Nos últimos dias, as revistas Time e The Economist deram destaque para a batalha ideológica atualmente em curso nos campus americanos: professores sendo impedidos de dar aulas porque seus cursos são "eurocêntricos", exibições de filmes sendo enxovalhadas pela audiência porque o "lugar de fala" do diretor não é considerado aceitável, livros sendo retirados do currículo porque a história pode despertar a sensibilidade de alguns alunos ("trigger warning"). De um lado, os que acreditam que universidades deveriam ser espaços sagrados, onde o conhecimento nasce, cresce e se exercita através, inclusive, da controvérsia e do dissenso. Do outro, os defensores de códigos de discurso que estabelecem territórios tão sensíveis para o debate acadêmico que determinados temas tornam-se campos minados de suscetibilidades, gerando um ambiente de medo e autocensura.
Do outro lado do campo ideológico, os direitos de manifestação dos alunos começam a ser tolhidos em algumas universidades, não por preocupação com a garantia da liberdade de expressão, mas porque parece mais fácil mandar todo mundo calar a boca do que lidar com o problema de forma direta e ponderada. Os dois extremos, cada vez mais radicais e menos propensos ao diálogo, concordando em um único e perigoso ponto: o desejo de mandar todo mundo que pensa diferente calar a boca.

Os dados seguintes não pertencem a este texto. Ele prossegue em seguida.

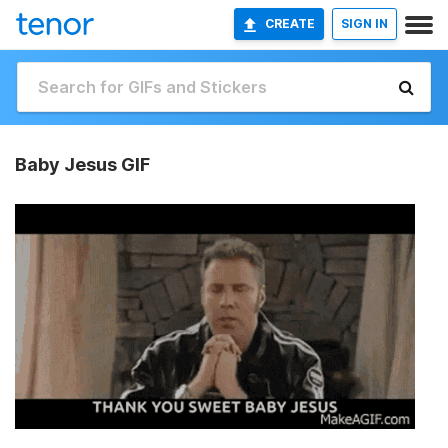
CREATE
SIGN IN
Baby Jesus GIF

No Brasil, além do "calaboquismo" de direita, como o que vem mirando exposições de arte, temos alguns exemplos de pressão contra livros, peças e filmes vindo do campo supostamente progressista. Não que obras de arte não possam e devam ser confrontadas pelas ideias que expressam, consciente ou inconscientemente, mas proibir, banir, impedir a discussão ou enxovalhar os artistas é sempre inadmissível, seja pelo motivo que for.
As vítimas mais recentes desse tipo de abordagem de vocação censora foram a cineasta Daniela Thomas e seu filme Vazante, que se passa no interior de Minas Gerais, em 1821, e aborda a escravidão. Durante um debate no Festival de Brasília, em setembro, a diretora foi surpreendida pela violência dos argumentos que atacavam não apenas o filme, mas o direito da cineasta de ter sua própria visão sobre o tema. Em um texto publicado na revista Piauí depois do incidente, Daniela diz que admira e reconhece as reivindicações dos movimentos que lutam pelo reconhecimento das identidades sistematicamente apagadas na sociedade brasileira, mas fez o filme que queria e podia fazer. "Estou aberta ao diálogo, até mesmo ao confronto de ideias, mas certamente não à censura e ao linchamento", escreveu Daniela Thomas.
Vindos da direita ou da esquerda, ataques contra a arte e os artistas são sempre uma violência contra a liberdade do pensamento. Há ideias boas e ideias ruins, obras boas e obras ruins, mas, na dúvida, é melhor deixar que seus próprios méritos selem seu destino.